Humility is a particular posture. The humble person is a servant of the truth, not the other way around. It is a posture of openness that comes from a recognition that we are limited, finite beings whose knowledge is always condition by our finitude. Humility is a peculiar virtue because the desire to attain it precludes true humility. This is a point that was made by Thomas Merton, the patron saint of humility, who had an uncanny knack of detecting the subtle ways that pride works its way into our lives. On the surface, we appear to be defined by selfish devotion, but in fact we are intent on hoarding spiritual riches (as if there was such a thing) for our selves. He uses a beautiful image of glass which becomes more invisible the more light it lets through. You’ll notice that this brings together humility and authenticity. The person who is both open to receiving understanding and committed to speaking authentically will become a conduit through which grace and mercy flow.

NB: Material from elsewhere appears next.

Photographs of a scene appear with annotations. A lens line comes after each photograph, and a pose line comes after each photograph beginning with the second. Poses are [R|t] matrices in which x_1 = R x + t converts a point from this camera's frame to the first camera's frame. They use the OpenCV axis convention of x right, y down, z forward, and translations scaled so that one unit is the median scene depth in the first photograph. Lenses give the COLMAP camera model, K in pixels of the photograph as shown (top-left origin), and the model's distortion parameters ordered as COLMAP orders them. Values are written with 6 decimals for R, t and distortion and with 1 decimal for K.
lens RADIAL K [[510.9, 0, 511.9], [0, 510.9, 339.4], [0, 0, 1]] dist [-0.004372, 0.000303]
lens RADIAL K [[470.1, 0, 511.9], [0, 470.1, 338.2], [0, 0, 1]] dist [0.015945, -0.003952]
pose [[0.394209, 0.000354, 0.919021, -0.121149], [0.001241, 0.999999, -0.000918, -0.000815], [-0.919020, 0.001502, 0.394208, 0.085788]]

It occurred to me while I was at the bar that some goods can only be attained absent of the immediate intention to have that good. At the moment the most obvious one was humility. It is nice for me to decide that I am not a very humble person and would like to, and perhaps to carry that consciousness around with me and to set up trying to attain it; however in order to be humble it is necessary to lose a sense of myself as a person who is humble or not humble. Humility seems to be a virtue which happens vicariously, especially when the invest yourself fully in some worthy activity. It requires a certain kind of losing of preoccupation with the self and its status, but instead a face-to-face encounter with the greater-than. Humility is the limp that one gains in wrestling with an angel; it is not the blessing which one demands of the angel.

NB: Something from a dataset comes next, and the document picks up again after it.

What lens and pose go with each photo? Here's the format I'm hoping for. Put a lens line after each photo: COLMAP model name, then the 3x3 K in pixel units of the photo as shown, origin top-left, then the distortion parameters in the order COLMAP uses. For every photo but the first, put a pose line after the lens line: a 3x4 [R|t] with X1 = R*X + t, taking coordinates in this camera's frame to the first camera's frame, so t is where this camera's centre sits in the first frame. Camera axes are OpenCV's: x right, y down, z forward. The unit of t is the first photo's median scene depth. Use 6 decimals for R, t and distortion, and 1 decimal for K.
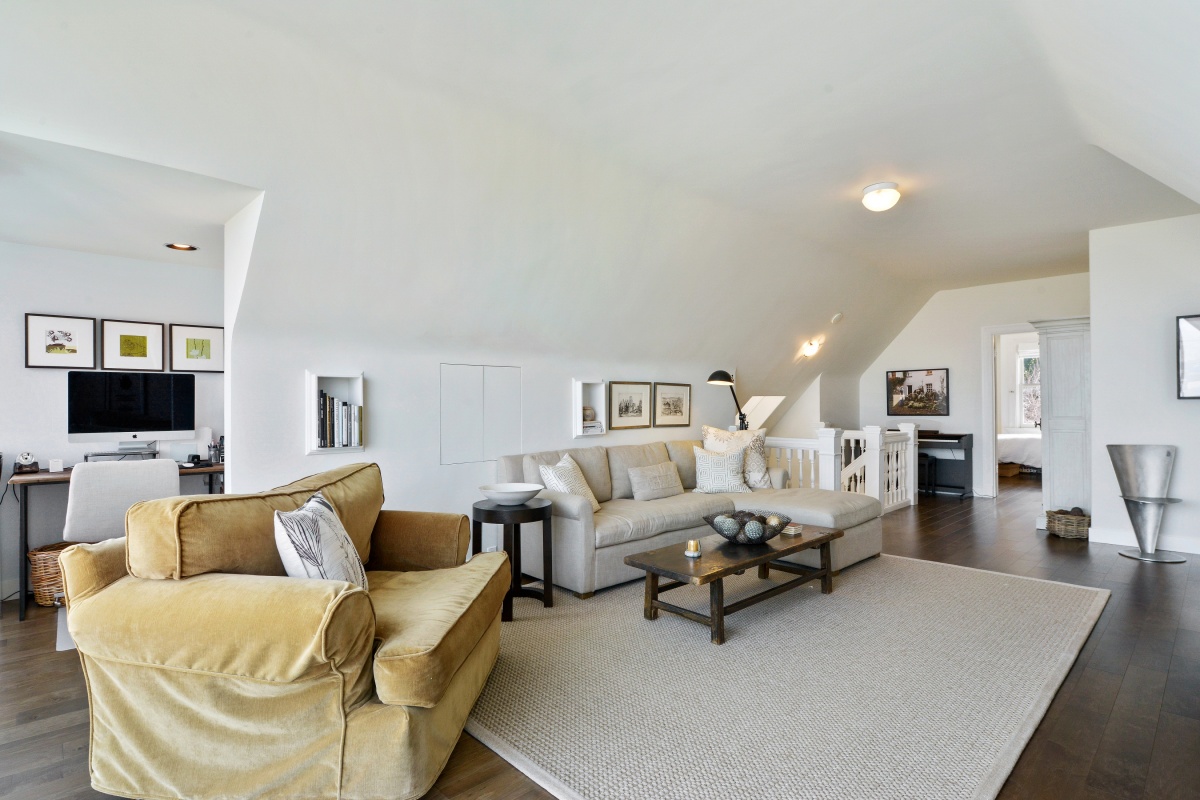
lens RADIAL K [[767.1, 0, 544.1], [0, 767.1, 400.2], [0, 0, 1]] dist [0.000883, -0.004909]
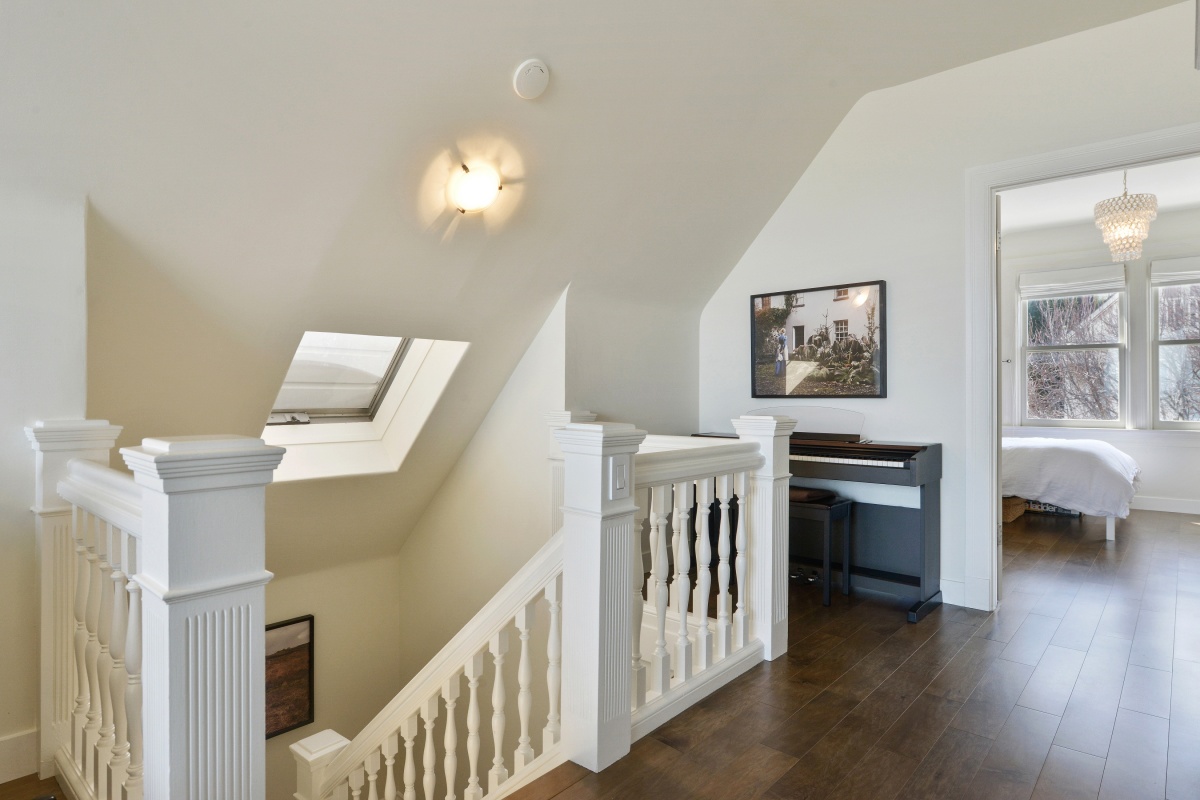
lens RADIAL K [[739.9, 0, 600.8], [0, 739.9, 393.5], [0, 0, 1]] dist [0.000288, 0.001225]
pose [[0.996475, 0.007469, 0.083555, 0.342176], [-0.007547, 0.999971, 0.000624, 0.018917], [-0.083548, -0.001252, 0.996503, 0.617526]]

So people have told me that only when they no longer cared whether they would fall in love that they did. So others have told me that only when they have ceased being concerned with finding happiness that they found it.

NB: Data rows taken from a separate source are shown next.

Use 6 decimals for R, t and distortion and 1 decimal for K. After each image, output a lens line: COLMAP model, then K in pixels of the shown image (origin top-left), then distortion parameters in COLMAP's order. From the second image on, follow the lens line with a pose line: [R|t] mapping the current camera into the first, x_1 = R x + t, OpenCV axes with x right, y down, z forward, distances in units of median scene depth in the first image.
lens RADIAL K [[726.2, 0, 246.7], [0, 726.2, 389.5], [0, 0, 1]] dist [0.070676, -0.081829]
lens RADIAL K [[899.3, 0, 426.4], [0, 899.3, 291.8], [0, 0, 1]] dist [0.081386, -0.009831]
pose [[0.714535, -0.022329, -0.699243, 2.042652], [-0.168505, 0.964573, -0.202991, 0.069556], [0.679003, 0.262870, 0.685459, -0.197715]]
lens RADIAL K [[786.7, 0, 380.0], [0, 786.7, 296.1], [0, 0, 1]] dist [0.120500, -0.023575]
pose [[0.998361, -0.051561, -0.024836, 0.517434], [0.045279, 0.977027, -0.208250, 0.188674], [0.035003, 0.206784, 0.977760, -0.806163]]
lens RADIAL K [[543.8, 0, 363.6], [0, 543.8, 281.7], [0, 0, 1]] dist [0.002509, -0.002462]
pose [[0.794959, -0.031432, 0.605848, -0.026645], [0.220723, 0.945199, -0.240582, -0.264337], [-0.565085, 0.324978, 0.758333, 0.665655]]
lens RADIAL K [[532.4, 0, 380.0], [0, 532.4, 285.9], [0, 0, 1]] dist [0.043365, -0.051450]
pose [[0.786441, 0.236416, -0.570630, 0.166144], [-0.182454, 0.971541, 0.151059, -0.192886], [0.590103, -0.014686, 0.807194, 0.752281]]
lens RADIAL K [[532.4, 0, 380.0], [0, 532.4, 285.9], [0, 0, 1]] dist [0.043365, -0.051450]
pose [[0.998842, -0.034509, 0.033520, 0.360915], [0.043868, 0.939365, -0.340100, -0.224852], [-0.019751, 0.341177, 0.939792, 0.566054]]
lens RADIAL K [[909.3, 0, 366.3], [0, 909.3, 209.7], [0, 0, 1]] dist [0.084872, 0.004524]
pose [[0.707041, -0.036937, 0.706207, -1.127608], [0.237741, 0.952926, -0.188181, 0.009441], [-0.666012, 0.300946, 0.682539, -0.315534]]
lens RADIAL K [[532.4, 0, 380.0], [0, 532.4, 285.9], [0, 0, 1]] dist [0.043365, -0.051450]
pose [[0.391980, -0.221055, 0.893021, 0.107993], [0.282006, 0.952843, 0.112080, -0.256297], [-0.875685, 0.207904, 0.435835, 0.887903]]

Attention and consciousness is a mental program which is initiated by an unsettled state of affairs. Our focus is pulled onto that problem in an effort to detect the source and the solution. Self-consciousness is tripped when a problem with the self is detected. When you are not happy then you were aware of the thing called happiness, and you desire to be happy. Happiness is the one thing which utterly defines the situation you are in, and happiness as a goal fills up your field of consciousness. But if happiness can only be found by not seeking happiness, then you are in trouble. This may be way Zen Buddhism practices the attainment of non-attainment. What more do we have that we ought to give over? I’m afraid that the quest for self-actualization is in the end a vacuous quest. If the ‘self’ is what we aim for, then we should not be surprised if we end up thoroughly self-involved. But Jesus says, unless a kernel of wheat falls to the ground and dies, it remains only a single seed. But if it dies, it produces many seeds.